* [Records for this exercise]
◆ ◆ ◆ ◆ ◆
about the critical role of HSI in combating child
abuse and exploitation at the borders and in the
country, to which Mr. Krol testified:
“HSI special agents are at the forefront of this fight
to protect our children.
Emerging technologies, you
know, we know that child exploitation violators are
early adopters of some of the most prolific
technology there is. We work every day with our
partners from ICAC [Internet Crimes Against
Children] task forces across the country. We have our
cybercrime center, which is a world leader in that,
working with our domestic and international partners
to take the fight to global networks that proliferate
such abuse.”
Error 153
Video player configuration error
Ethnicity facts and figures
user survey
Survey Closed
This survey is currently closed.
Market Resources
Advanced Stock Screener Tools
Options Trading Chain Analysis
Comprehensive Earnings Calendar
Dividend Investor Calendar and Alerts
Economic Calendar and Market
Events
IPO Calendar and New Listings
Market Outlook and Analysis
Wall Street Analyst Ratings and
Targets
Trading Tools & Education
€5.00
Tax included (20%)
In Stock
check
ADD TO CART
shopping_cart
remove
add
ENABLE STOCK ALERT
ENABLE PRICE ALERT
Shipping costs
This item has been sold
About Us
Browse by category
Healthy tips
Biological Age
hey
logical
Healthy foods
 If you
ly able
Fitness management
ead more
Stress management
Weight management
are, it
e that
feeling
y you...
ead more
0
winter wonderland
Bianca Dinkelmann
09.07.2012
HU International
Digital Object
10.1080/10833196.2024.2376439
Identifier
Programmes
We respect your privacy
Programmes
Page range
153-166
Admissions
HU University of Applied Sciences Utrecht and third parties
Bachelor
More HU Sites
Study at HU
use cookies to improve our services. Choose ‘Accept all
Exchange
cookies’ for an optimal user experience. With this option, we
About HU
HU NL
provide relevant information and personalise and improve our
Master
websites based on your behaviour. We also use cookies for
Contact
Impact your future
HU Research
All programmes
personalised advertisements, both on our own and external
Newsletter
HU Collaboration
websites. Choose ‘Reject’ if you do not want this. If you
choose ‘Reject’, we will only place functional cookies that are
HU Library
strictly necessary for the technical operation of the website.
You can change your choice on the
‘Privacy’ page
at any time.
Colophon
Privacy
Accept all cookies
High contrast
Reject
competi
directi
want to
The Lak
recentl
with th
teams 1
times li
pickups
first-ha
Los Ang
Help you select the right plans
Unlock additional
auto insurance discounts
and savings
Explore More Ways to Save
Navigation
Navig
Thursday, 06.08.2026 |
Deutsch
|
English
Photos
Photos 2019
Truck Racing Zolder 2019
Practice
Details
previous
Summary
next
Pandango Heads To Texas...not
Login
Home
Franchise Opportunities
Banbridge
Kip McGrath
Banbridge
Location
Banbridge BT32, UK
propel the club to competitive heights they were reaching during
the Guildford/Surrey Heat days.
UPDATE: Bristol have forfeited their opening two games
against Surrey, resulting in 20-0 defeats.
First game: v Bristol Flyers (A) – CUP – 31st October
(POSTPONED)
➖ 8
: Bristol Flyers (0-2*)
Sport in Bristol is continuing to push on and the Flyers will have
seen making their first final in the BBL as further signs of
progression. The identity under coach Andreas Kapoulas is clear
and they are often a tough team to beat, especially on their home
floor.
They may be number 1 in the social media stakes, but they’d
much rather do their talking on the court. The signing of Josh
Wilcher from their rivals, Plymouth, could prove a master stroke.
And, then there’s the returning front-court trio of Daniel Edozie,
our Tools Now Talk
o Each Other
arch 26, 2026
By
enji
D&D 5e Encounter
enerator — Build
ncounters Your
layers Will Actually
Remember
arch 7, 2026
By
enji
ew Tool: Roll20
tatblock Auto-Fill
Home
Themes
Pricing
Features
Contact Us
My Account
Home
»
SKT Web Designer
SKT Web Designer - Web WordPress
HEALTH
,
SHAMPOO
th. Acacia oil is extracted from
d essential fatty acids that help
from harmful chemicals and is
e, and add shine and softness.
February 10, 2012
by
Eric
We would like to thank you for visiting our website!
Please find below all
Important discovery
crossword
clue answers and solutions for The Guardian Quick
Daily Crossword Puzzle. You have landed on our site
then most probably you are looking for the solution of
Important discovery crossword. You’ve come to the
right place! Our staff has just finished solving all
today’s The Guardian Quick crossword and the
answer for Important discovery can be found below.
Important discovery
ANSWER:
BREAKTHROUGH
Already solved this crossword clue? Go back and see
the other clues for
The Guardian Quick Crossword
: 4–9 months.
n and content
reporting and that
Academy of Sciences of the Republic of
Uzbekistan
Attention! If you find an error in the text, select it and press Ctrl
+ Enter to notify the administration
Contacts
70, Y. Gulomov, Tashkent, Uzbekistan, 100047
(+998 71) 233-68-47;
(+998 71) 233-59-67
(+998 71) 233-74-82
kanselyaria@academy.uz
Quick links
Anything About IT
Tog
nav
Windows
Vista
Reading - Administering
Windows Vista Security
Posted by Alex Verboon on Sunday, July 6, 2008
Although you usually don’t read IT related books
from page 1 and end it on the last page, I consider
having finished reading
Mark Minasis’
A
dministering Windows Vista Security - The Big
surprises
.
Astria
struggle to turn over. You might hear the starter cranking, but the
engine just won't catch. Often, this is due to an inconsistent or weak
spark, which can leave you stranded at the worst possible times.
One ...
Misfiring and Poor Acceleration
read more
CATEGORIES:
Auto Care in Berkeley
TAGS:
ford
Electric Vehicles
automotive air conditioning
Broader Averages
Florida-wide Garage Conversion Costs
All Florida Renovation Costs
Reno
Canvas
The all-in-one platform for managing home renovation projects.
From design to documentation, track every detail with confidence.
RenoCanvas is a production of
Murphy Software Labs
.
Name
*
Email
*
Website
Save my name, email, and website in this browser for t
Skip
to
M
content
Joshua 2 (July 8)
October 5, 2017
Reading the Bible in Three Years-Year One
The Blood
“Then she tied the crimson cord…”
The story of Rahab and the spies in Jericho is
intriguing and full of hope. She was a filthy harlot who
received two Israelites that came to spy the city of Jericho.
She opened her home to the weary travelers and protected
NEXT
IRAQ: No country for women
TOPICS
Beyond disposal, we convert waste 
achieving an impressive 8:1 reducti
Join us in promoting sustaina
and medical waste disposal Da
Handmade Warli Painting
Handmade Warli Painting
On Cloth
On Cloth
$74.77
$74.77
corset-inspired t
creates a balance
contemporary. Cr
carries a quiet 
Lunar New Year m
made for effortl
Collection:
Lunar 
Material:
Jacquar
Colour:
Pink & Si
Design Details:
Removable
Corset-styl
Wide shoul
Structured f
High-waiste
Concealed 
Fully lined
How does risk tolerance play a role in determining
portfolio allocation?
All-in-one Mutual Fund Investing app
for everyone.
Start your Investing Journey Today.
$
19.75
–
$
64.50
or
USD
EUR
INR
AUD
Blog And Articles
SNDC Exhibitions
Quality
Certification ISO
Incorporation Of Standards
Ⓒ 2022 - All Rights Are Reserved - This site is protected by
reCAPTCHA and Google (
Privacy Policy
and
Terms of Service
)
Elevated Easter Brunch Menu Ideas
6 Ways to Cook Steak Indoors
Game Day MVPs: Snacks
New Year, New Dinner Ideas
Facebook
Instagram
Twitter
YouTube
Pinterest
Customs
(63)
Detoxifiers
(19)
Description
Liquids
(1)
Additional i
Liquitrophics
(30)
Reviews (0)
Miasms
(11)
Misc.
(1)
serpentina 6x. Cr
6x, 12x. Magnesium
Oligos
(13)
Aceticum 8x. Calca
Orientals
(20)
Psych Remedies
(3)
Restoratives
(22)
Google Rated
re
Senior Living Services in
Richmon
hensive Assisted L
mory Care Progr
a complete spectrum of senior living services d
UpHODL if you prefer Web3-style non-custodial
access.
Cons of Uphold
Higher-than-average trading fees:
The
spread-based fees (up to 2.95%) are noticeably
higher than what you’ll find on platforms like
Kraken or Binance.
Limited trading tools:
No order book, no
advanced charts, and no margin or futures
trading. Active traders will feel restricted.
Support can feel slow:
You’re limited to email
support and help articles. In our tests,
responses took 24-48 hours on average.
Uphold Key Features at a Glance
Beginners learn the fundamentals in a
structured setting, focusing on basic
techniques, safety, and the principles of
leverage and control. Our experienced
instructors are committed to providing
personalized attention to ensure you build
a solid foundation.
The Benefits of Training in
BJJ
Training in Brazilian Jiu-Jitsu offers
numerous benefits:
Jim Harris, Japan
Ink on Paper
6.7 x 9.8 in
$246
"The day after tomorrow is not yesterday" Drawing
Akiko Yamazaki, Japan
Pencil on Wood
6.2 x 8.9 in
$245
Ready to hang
◆ ◆ ◆ ◆ ◆
* [What you have to do]
Across the whole listing above, find every line with the string "Sciences" and copy it.

* [Task answer]
HU University of Applied Sciences Utrecht and third parties
Academy of Sciences of the Republic of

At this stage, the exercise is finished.